───── Excerpted records ─────
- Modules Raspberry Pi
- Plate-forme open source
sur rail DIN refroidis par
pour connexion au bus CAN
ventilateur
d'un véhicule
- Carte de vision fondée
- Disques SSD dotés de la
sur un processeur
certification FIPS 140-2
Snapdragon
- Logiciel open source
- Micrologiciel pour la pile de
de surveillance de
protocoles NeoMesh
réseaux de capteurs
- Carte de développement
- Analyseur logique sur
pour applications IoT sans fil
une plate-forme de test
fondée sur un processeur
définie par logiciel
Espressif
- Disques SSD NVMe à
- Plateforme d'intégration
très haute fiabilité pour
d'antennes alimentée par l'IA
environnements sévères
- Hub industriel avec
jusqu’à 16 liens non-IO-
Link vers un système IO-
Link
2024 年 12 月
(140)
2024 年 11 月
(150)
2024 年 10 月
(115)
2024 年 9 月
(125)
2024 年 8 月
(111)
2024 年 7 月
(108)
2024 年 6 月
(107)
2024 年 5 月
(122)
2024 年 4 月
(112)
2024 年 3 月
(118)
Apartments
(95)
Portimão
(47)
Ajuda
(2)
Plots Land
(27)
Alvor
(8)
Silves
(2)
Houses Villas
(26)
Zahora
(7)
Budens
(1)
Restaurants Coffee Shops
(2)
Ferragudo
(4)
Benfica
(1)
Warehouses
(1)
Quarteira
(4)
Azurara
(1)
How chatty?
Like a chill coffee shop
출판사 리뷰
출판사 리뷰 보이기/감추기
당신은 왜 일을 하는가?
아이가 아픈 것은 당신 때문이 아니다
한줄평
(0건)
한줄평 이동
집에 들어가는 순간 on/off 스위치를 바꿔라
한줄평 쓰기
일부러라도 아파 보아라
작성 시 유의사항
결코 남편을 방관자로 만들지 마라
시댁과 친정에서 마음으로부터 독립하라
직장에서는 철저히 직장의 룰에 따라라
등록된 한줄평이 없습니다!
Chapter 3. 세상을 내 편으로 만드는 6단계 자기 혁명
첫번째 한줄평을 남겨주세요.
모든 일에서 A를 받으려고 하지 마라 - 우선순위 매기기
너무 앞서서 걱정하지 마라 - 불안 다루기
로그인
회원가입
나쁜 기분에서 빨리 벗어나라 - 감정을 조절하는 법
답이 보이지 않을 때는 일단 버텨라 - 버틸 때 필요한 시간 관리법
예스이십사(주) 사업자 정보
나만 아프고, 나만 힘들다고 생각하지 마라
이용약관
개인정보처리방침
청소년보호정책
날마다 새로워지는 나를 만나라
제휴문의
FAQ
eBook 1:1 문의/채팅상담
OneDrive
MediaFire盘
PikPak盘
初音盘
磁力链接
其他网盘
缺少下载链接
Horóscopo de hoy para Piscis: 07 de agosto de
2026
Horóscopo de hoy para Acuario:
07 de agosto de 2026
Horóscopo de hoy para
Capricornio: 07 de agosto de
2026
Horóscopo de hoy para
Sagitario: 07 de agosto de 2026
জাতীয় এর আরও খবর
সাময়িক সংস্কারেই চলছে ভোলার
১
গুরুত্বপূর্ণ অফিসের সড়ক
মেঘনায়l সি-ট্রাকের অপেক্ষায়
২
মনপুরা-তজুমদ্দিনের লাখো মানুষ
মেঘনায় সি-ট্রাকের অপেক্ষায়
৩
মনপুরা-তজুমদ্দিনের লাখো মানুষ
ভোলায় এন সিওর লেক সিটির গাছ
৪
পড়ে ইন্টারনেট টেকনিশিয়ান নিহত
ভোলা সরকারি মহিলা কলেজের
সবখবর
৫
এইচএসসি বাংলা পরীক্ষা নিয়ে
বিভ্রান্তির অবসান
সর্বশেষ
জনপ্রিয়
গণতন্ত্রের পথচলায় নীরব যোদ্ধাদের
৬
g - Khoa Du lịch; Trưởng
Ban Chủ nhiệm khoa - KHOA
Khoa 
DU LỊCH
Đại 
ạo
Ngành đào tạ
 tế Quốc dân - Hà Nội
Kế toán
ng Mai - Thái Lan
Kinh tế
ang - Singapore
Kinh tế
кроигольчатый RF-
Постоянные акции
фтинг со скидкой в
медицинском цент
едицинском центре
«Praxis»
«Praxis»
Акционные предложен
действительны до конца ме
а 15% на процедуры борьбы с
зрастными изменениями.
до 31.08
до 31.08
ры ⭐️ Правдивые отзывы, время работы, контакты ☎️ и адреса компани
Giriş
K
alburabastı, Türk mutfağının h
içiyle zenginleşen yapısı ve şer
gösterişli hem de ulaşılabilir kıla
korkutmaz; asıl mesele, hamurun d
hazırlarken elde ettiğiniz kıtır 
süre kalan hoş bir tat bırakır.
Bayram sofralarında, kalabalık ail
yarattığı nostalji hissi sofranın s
─────
▶ [What is needed]: Across the material above, how many lines include the string "source"? Only the number is wanted.

▶ [Response to this exercise]: 2